* [OBJECTIVE]:
Rewrite every line of the items below, putting "familia" in place of "family" and leaving everything else unchanged.

>> start INPUT FOR THIS TASK

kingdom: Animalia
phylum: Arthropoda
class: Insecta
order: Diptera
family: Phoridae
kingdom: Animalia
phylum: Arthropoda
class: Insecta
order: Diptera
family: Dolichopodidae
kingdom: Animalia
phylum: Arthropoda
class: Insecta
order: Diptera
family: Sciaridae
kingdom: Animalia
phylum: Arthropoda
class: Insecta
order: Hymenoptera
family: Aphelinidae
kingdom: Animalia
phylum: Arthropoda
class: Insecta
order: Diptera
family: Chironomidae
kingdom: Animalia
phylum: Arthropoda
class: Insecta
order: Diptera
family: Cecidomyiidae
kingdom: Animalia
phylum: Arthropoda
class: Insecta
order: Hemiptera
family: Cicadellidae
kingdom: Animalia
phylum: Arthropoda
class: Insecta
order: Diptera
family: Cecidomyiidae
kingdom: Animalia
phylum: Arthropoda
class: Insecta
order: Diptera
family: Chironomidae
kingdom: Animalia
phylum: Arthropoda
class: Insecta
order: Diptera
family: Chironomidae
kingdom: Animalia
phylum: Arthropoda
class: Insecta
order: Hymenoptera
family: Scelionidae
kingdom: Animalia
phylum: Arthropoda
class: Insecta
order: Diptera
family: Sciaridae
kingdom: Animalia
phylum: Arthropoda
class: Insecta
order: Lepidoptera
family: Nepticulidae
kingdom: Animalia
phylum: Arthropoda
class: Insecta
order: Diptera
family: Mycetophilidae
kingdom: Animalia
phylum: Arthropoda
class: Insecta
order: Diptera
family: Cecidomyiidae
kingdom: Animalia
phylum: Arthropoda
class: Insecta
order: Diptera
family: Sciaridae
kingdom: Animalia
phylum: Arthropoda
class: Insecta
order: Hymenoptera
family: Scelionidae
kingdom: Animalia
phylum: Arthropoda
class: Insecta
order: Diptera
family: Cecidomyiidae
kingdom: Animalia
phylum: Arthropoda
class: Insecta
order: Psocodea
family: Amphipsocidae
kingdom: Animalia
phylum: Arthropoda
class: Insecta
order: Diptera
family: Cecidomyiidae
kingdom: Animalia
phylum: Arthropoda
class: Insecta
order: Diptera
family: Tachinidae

>> end INPUT FOR THIS TASK

* [RESPONSE TO THIS TASK]:
kingdom: Animalia
phylum: Arthropoda
class: Insecta
order: Diptera
familia: Phoridae
kingdom: Animalia
phylum: Arthropoda
class: Insecta
order: Diptera
familia: Dolichopodidae
kingdom: Animalia
phylum: Arthropoda
class: Insecta
order: Diptera
familia: Sciaridae
kingdom: Animalia
phylum: Arthropoda
class: Insecta
order: Hymenoptera
familia: Aphelinidae
kingdom: Animalia
phylum: Arthropoda
class: Insecta
order: Diptera
familia: Chironomidae
kingdom: Animalia
phylum: Arthropoda
class: Insecta
order: Diptera
familia: Cecidomyiidae
kingdom: Animalia
phylum: Arthropoda
class: Insecta
order: Hemiptera
familia: Cicadellidae
kingdom: Animalia
phylum: Arthropoda
class: Insecta
order: Diptera
familia: Cecidomyiidae
kingdom: Animalia
phylum: Arthropoda
class: Insecta
order: Diptera
familia: Chironomidae
kingdom: Animalia
phylum: Arthropoda
class: Insecta
order: Diptera
familia: Chironomidae
kingdom: Animalia
phylum: Arthropoda
class: Insecta
order: Hymenoptera
familia: Scelionidae
kingdom: Animalia
phylum: Arthropoda
class: Insecta
order: Diptera
familia: Sciaridae
kingdom: Animalia
phylum: Arthropoda
class: Insecta
order: Lepidoptera
familia: Nepticulidae
kingdom: Animalia
phylum: Arthropoda
class: Insecta
order: Diptera
familia: Mycetophilidae
kingdom: Animalia
phylum: Arthropoda
class: Insecta
order: Diptera
familia: Cecidomyiidae
kingdom: Animalia
phylum: Arthropoda
class: Insecta
order: Diptera
familia: Sciaridae
kingdom: Animalia
phylum: Arthropoda
class: Insecta
order: Hymenoptera
familia: Scelionidae
kingdom: Animalia
phylum: Arthropoda
class: Insecta
order: Diptera
familia: Cecidomyiidae
kingdom: Animalia
phylum: Arthropoda
class: Insecta
order: Psocodea
familia: Amphipsocidae
kingdom: Animalia
phylum: Arthropoda
class: Insecta
order: Diptera
familia: Cecidomyiidae
kingdom: Animalia
phylum: Arthropoda
class: Insecta
order: Diptera
familia: Tachinidae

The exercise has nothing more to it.